Pagamento antecipado: o importador remete o valor da importação ao exterior antes do embarque da mercadoria;
Cobrança: o exportador encaminha a mercadoria e, só após o recebimento, o importador envia o pagamento. Há três formas de fazê-lo: Remessa sem saque, cobrança à vista ou cobrança a prazo;
Carta de Crédito (Letter of Credit – L/C): esta modalidade é mais complexa, envolve pelo menos quatro bancos, onera a operação, mas é a mais segura para operar no comércio internacional, já que o banco emitente da carta de crédito garante, em nome do importador, o pagamento das divisas ao exportador, deste que sejam respeitados os termos e condições descritos no documento.

Para saber mais sobre as condições de pagamento, confira este vídeo do nosso canal no YouTube.

Passo 7: Despacho Aduaneiro

O último dos primeiros passos na importação é o despacho aduaneiro. Trata-se do processo de liberação ou desembaraço da mercadoria, que inicia-se pelo registro da DI no Siscomex. O procedimento pode ter início após a chegada da mercadoria na Unidade da Receita Federal onde será processado. Com o Sistema de Gerência do Manifesto, do Trânsito e do Armazenamento (Mantra) pode se considerar como chegada o momento em que é possível vincular, no sistema, a DI ao conhecimento de embarque. Estão autorizados a cuidar do despacho aduaneiro o próprio importador ou seu representante legal, que pode ser um funcionário com vínculo empregatício ou despachante aduaneiro.

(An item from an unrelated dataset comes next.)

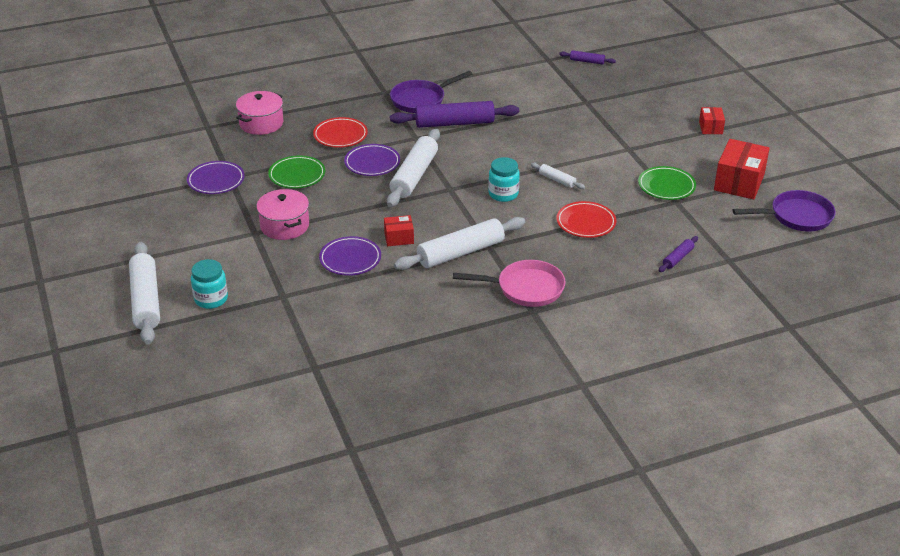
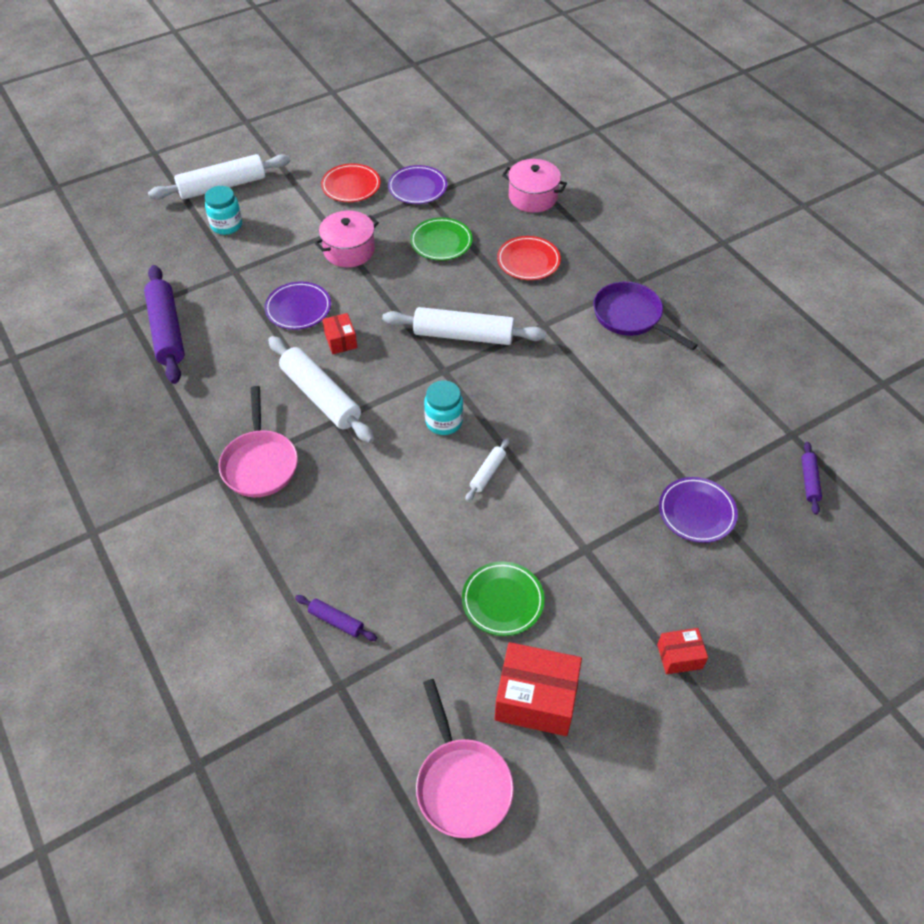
camera: 80 degrees right, 15 degrees up
(372, 163) = (480, 296): purple plate -> purple plate (696, 512)
(454, 123) = (588, 356): purple rolling pin -> purple rolling pin (167, 331)
(586, 223) = (398, 512): red plate -> red plate (351, 186)
(797, 216) = (461, 784): purple pan -> pink pan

casos, no entanto, em que deve-se aplicar o Despacho Antecipado. São eles:

– granel descarregado em oleodutos, silos ou depósitos apropriados;
– inflamáveis ou mercadorias que apresentem risco;
– plantas e animais vivos e produtos perecíveis;
– papel para impressão;
– mercadorias transportadas via terrestre, fluvial ou lacustre;
– endereçadas a órgãos de administração pública.

Declaração de Importação

Como documento norteador do despacho aduaneiro, a DI deve conter as informações gerais, que incluem importador, transporte, carga e pagamento; e as específicas, onde constam fornecedor, valor aduaneiro, Incoterms, tributos e câmbio. O preenchimento da DI é feito através do Siscomex, com o sistema off-line. A regra geral é que cada DI corresponda a um conhecimento de embarque. No entanto, para cada mercadoria deve ser formulada uma informação específica. O sistema gerará um número sequencial agregado à DI. Deve ser informado na informação específica também o número da LI da mercadoria (caso haja) para que seja vinculado à DI. Após o preenchimento, o importador pode transmitir a DI para o computador central do Serpro apenas para conferência dos dados ou para registro.

Canais de Parametrização

Após a recepção, os documentos seguirão para um dos canais de conferência aduaneira:

Canal verde: a carga é liberada automaticamente, sem conferência física ou documental;
Canal amarelo: é feita a conferência documental da operação;
Canal vermelho: a carga é submetida à conferência documental, física e análise do valor aduaneiro.
Canal cinza: utilizada quando há suspeita de fraude ou problemas na valoração da importação, a carga é submetida à conferência documental, física e análise do valor aduaneiro, além de serem exigidos documentos do seu fornecedor para comprovar os valores de venda do produto, entre outros documentos anti-fraude.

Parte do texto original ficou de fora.